I've put 100k miles on the vehicle (over double the 45k miles i contracted to lease the vehicle for) and the 3 year lease is up in a few weeks.

i'm turning to the uberpeople community for any suggestions as to what would be the wisest thing to do with the vehicle now (it's in good condition overall).

KBB estimates that the vehicle - mazda6 sport sedan - has an estimated value of around 9k

thanks!


----------



## crazy916 (Jul 6, 2016)

What is the buy out on the vehicle and how much per mile are the overages?


----------



## jbird2002jp (Apr 8, 2016)

thanks, crazy916
15 cents per mile, purchase option at lease end is 13K


----------



## crazy916 (Jul 6, 2016)

jbird2002jp said:


> thanks, crazy916
> 15 cents per mile, purchase option at lease end is 13K


Either way with those numbers you are going to be out money. If you pay for the overage it will be $8,250, while if you pay for the car and can turn around and sell it immediately it would put you at $4,000. You might be able to negotiate a lower buy out since the residual value of the car is lower than buyout, but this can be difficult in some situations. It does not hurt to try the worst they can say is no, which is the same as if you didn't try.


----------



## jbird2002jp (Apr 8, 2016)

thank you again
your approach sounds like a very good one to me. i'll let you know how things turn out!


----------



## Adieu (Feb 21, 2016)

This one guy I met a few times at stage lots said that his (Honda) dealership claimed it could waive mileage surcharges if he signed a new lease for the next car when he returned it

Dunno if that's trustworthy and ymmv, but....could always try, say you heard Honda does it for a buddy of yours



jbird2002jp said:


> hey everybody.
> 
> I leased a new vehicle in January of 2014 to use (sporadically) for my consulting business and very often for driving as an uber partner.
> 
> ...


----------



## jbird2002jp (Apr 8, 2016)

thanks, Adieu. I considered that scenario possibility as well. I may mention it to the dealership.
Thanks again!


----------



## tradedate (Nov 30, 2015)

Adieu said:


> This one guy I met a few times at stage lots said that his (Honda) dealership claimed it could waive mileage surcharges if he signed a new lease for the next car when he returned it
> 
> Dunno if that's trustworthy and ymmv, but....could always try, say you heard Honda does it for a buddy of yours


I wouldn't trust that if it's not in writing. Just think how high employee turnover is at a car dealership.
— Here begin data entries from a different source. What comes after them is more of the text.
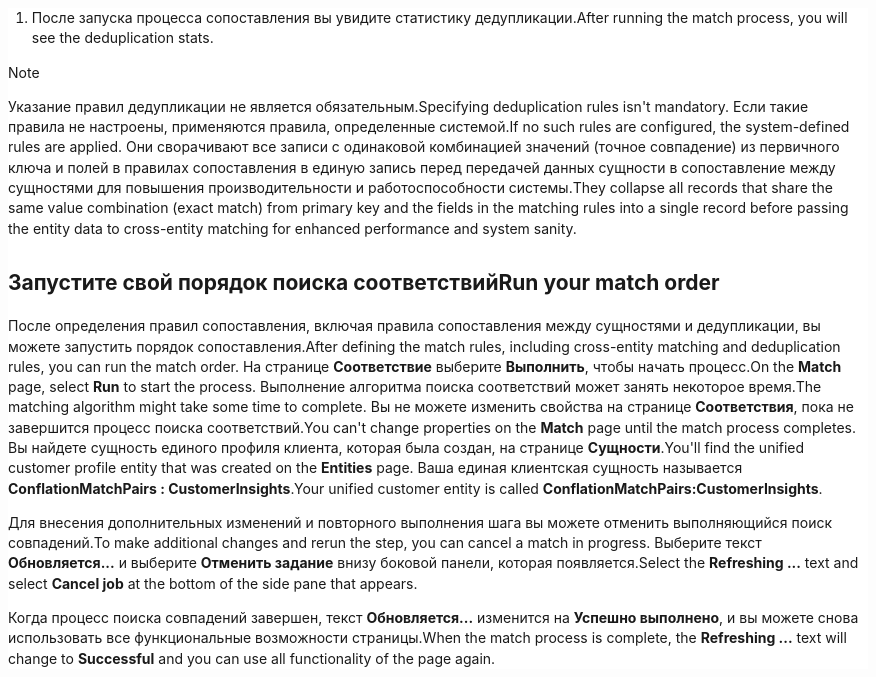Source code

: 1. <span data-ttu-id="4c072-197">После запуска процесса сопоставления вы увидите статистику дедупликации.</span><span class="sxs-lookup"><span data-stu-id="4c072-197">After running the match process, you will see the deduplication stats.</span></span>
   
> [!NOTE]
> <span data-ttu-id="4c072-198">Указание правил дедупликации не является обязательным.</span><span class="sxs-lookup"><span data-stu-id="4c072-198">Specifying deduplication rules isn't mandatory.</span></span> <span data-ttu-id="4c072-199">Если такие правила не настроены, применяются правила, определенные системой.</span><span class="sxs-lookup"><span data-stu-id="4c072-199">If no such rules are configured, the system-defined rules are applied.</span></span> <span data-ttu-id="4c072-200">Они сворачивают все записи с одинаковой комбинацией значений (точное совпадение) из первичного ключа и полей в правилах сопоставления в единую запись перед передачей данных сущности в сопоставление между сущностями для повышения производительности и работоспособности системы.</span><span class="sxs-lookup"><span data-stu-id="4c072-200">They collapse all records that share the same value combination (exact match) from primary key and the fields in the matching rules into a single record before passing the entity data to cross-entity matching for enhanced performance and system sanity.</span></span>

## <a name="run-your-match-order"></a><span data-ttu-id="4c072-201">Запустите свой порядок поиска соответствий</span><span class="sxs-lookup"><span data-stu-id="4c072-201">Run your match order</span></span>

<span data-ttu-id="4c072-202">После определения правил сопоставления, включая правила сопоставления между сущностями и дедупликации, вы можете запустить порядок сопоставления.</span><span class="sxs-lookup"><span data-stu-id="4c072-202">After defining the match rules, including cross-entity matching and deduplication rules, you can run the match order.</span></span> <span data-ttu-id="4c072-203">На странице **Соответствие** выберите **Выполнить**, чтобы начать процесс.</span><span class="sxs-lookup"><span data-stu-id="4c072-203">On the **Match** page, select **Run** to start the process.</span></span> <span data-ttu-id="4c072-204">Выполнение алгоритма поиска соответствий может занять некоторое время.</span><span class="sxs-lookup"><span data-stu-id="4c072-204">The matching algorithm might take some time to complete.</span></span> <span data-ttu-id="4c072-205">Вы не можете изменить свойства на странице **Соответствия**, пока не завершится процесс поиска соответствий.</span><span class="sxs-lookup"><span data-stu-id="4c072-205">You can't change properties on the **Match** page until the match process completes.</span></span> <span data-ttu-id="4c072-206">Вы найдете сущность единого профиля клиента, которая была создан, на странице **Сущности**.</span><span class="sxs-lookup"><span data-stu-id="4c072-206">You'll find the unified customer profile entity that was created on the **Entities** page.</span></span> <span data-ttu-id="4c072-207">Ваша единая клиентская сущность называется **ConflationMatchPairs : CustomerInsights**.</span><span class="sxs-lookup"><span data-stu-id="4c072-207">Your unified customer entity is called **ConflationMatchPairs:CustomerInsights**.</span></span>

<span data-ttu-id="4c072-208">Для внесения дополнительных изменений и повторного выполнения шага вы можете отменить выполняющийся поиск совпадений.</span><span class="sxs-lookup"><span data-stu-id="4c072-208">To make additional changes and rerun the step, you can cancel a match in progress.</span></span> <span data-ttu-id="4c072-209">Выберите текст **Обновляется...** и выберите **Отменить задание** внизу боковой панели, которая появляется.</span><span class="sxs-lookup"><span data-stu-id="4c072-209">Select the **Refreshing ...** text and select **Cancel job** at the bottom of the side pane that appears.</span></span>

<span data-ttu-id="4c072-210">Когда процесс поиска совпадений завершен, текст **Обновляется...** изменится на **Успешно выполнено**, и вы можете снова использовать все функциональные возможности страницы.</span><span class="sxs-lookup"><span data-stu-id="4c072-210">When the match process is complete, the **Refreshing ...** text will change to **Successful** and you can use all functionality of the page again.</span></span>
And they might be rolling the extra mileage cost into the cost of the new lease or loan.


----------



## Adieu (Feb 21, 2016)

tradedate said:


> I wouldn't trust that if it's not in writing. Just think how high employee turnover is at a car dealership.
> 
> And they might be rolling the extra mileage cost into the cost of the new lease or loan.


Oh I KNOW

Just saying it's worth trying to see if OP's dealer might go for it...


----------



## jbird2002jp (Apr 8, 2016)

thanks everybody, will be meeting dealership people in the next couple of days!


----------



## occupant (Jul 7, 2015)

If it is a 2014 Mazda6 sedan, current body style, there is no reason you can't sell it yourself for a lot more than book trade value. If I could've purchased a '14 Mazda6 for $9000 with a hundred thousand miles I sure as sunshine wouldn't currently be running around in a 2010 Malibu 2LT V6 with 70,000 for $9400.

Search your local CL. See what similar 6's are fetching. Put up an ad. Even if you sell it for 10,000 it's way better than either other option mentioned.


----------



## Mars Troll Number 4 (Oct 30, 2015)

Returning a car with 45K over the lease is going to cost you a royal pretty penny,

It could be as high as .25c per mile to go over. Returning it could cost you as much as 11,250. At that point, if it's close to 10,000 in fees to go over mileage, your probobly going to be better off buying it.


----------



## LAuberX (Jun 3, 2014)

MUCH cheaper to buy the car now that you have racked up more miles than lease allows (why you don't do a "regular" lease for Uber)

I think a 2014 with 100k should still be worth $11,500-$12,000 retail, but you know the cars history, why not just buy it and keep it until the wheels fall off?


----------